Eviter le paludisme en voyage

, par  Julien Jeffredo

Les cas de paludisme importé sont estimés à 3 560 pour l’année 2011. Un nombre en forte baisse, mais qui ne doit pas empêcher les voyageurs de se prémunir contre la maladie. L’Institut national de veille sanitaire publie ses recommandations.

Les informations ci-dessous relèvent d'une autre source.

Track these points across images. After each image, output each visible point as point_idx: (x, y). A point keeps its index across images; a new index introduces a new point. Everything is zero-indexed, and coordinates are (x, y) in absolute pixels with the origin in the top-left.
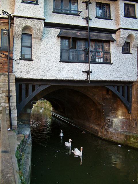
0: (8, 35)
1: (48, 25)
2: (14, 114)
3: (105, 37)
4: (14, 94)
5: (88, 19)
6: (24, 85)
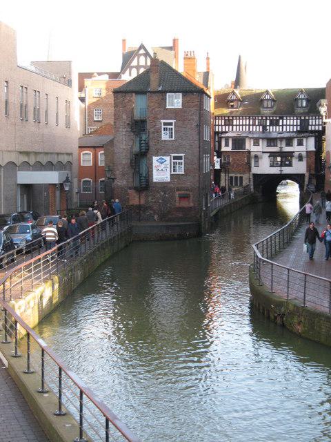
0: (249, 158)
1: (263, 152)
2: (252, 187)
3: (291, 154)
4: (252, 180)
5: (281, 148)
6: (255, 175)
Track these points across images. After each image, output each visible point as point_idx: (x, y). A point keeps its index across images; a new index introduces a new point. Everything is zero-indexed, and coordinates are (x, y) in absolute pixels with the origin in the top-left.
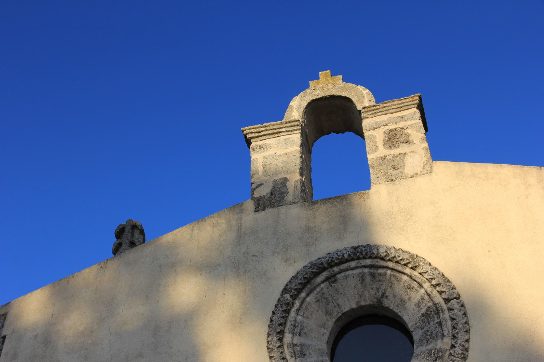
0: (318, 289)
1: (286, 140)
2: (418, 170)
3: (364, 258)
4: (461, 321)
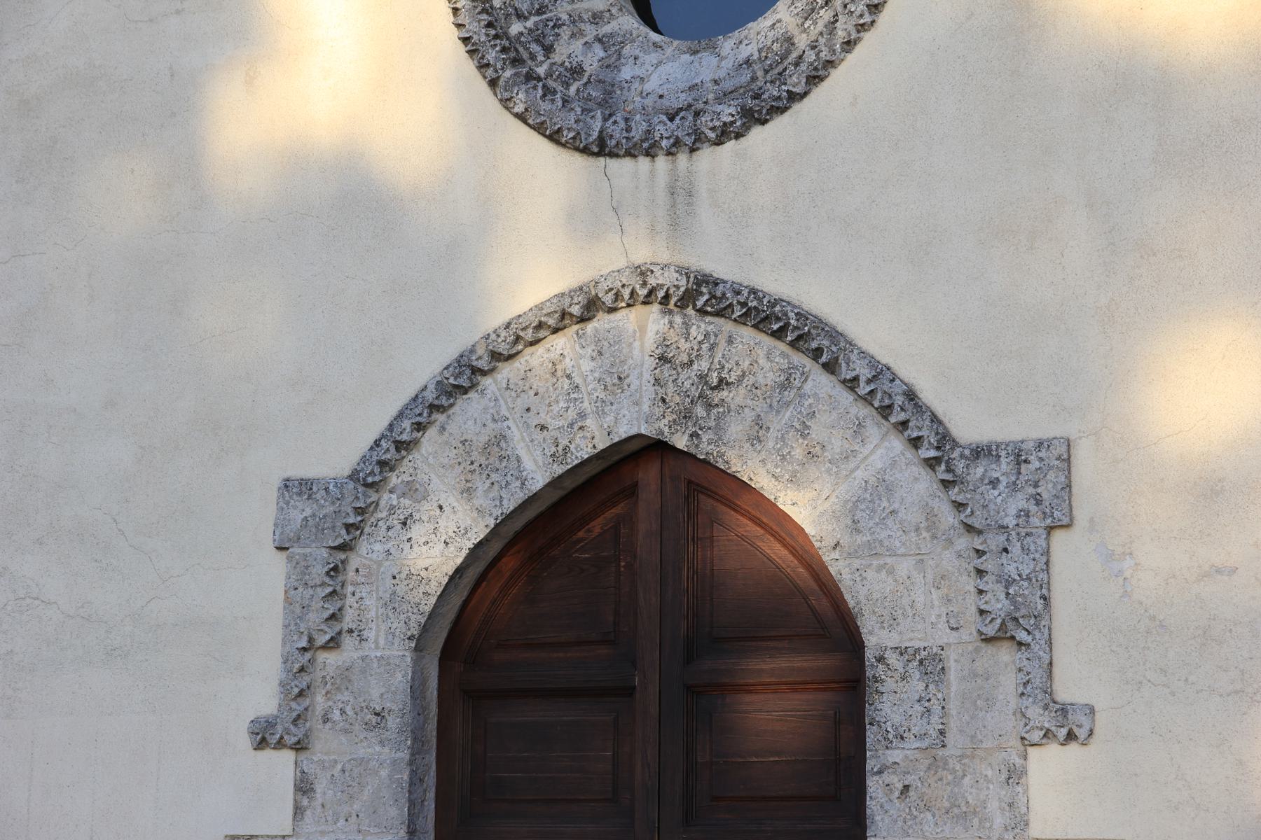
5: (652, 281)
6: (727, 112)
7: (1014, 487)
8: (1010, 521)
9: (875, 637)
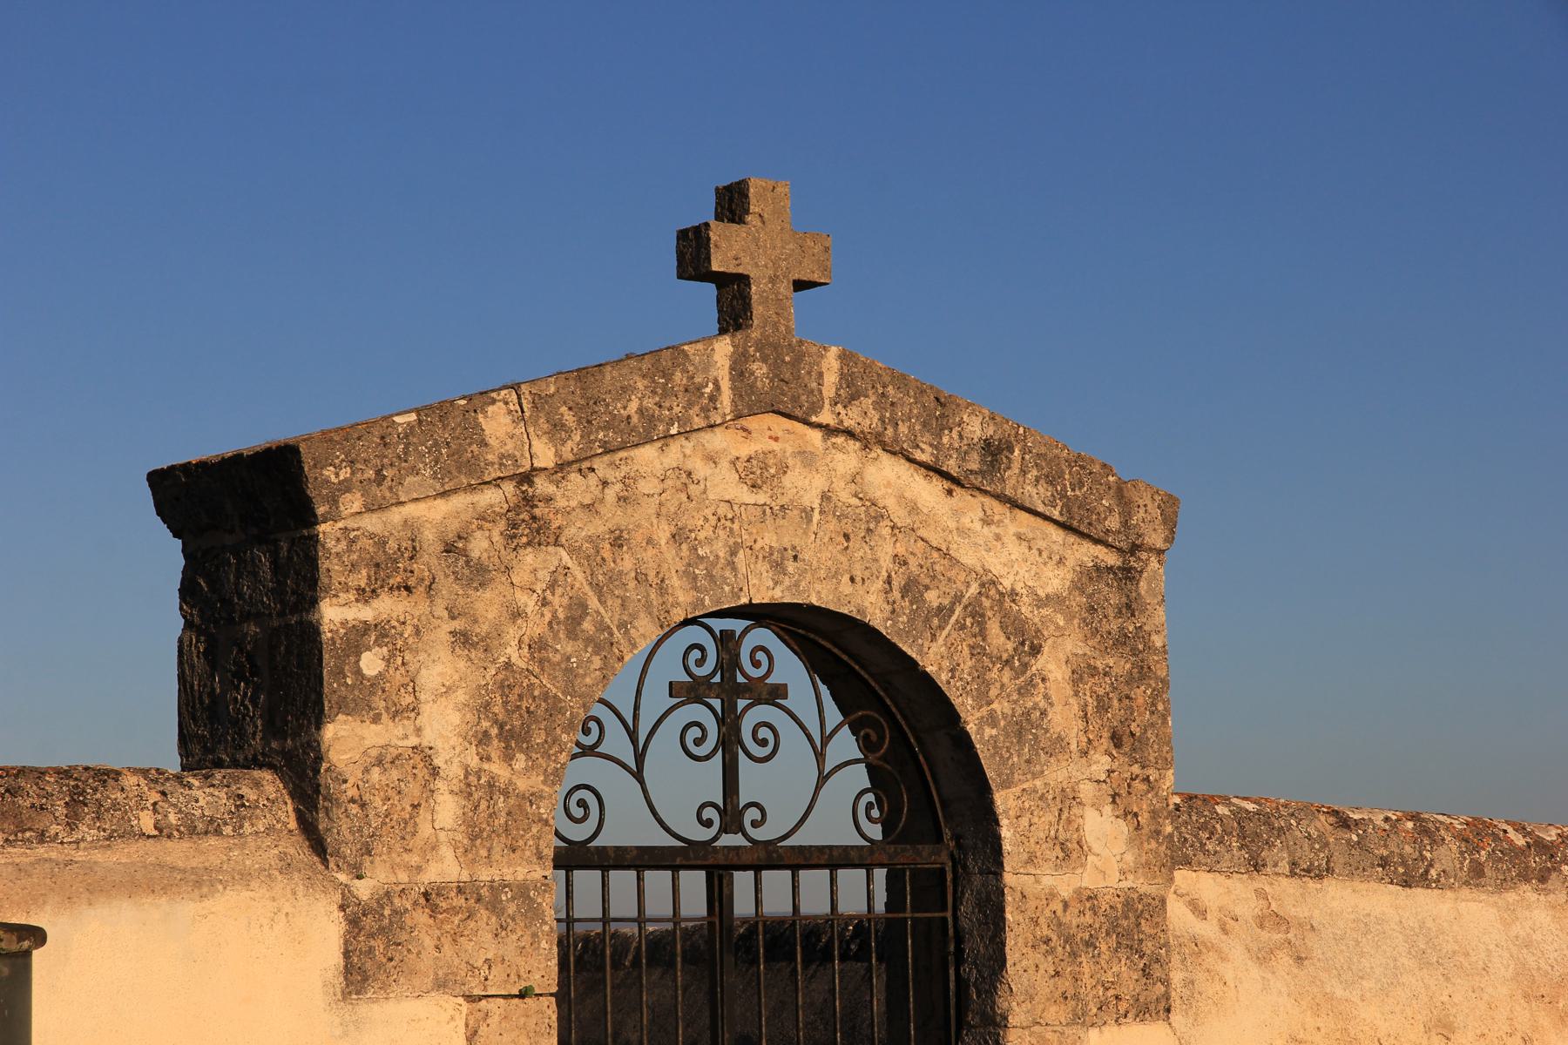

Fièvre, fatigue généralisée, perte d’appétit, vertiges, maux de tête, troubles digestifs, nausées : le paludisme n’est pas exactement le type de souvenir que l’on souhaite ramener de vacances. Certes, on constate « une chute du nombre de cas d’importation » en France. « Nous sommes passés, en une décennie, d’environ 8 000 cas estimés par an à 3 560 cas estimés en 2011, le nombre de ces cas ayant encore baissé de 25 % entre 2010 et 2011 », précise l’Institut national de veille sanitaire (INVS) dans son bulletin épidémiologique hebdomadaire du 29 mai. Mais les efforts doivent être poursuivis pour réduire davantage le nombre de malades.

Des précautions simples

L’INVS rappelle donc les mesures qui permettent de réduire fortement le risque d’infection. Il faut savoir que le paludisme est transmis par certaines espèces de moustiques. Se protéger de la maladie, c’est d’abord prendre des précautions contre les piqûres de l’insecte. Quelques gestes simples permettent de l’éviter : porter des vêtements couvrants, de préférence imprégnés d’insecticides, utiliser des répulsifs cutanés dès le début de soirée et, la nuit, dormir avec une moustiquaire.

Un traitement préventif

Pour autant, « aucun moyen préventif n’assure à lui seul une protection totale, explique l’INVS. Il convient d’insister sur la nécessité de l’observance simultanée d’une protection contre les moustiques associée à une chimioprophylaxie », autrement dit un traitement médicamenteux préventif.
Le choix du médicament se fait en fonction de la zone visitée et du profil du voyageur (selon son âge, son poids, ses antécédents, etc.). Si la chloroquine et le proguanil doivent être pris le jour du départ, d’autres traitements nécessitent d’être suivis deux semaines avant. Enfin, quel que soit l’antipaludique choisi, le voyageur doit continuer à le prendre durant tout son séjour, et même après son retour, pour une durée alors variable selon le médicament prescrit.

Source
- Bulletin épidémiologique hebdomadaire, Institut national de veille sanitaire (INVS), 29 mai 2012, n° 20-21.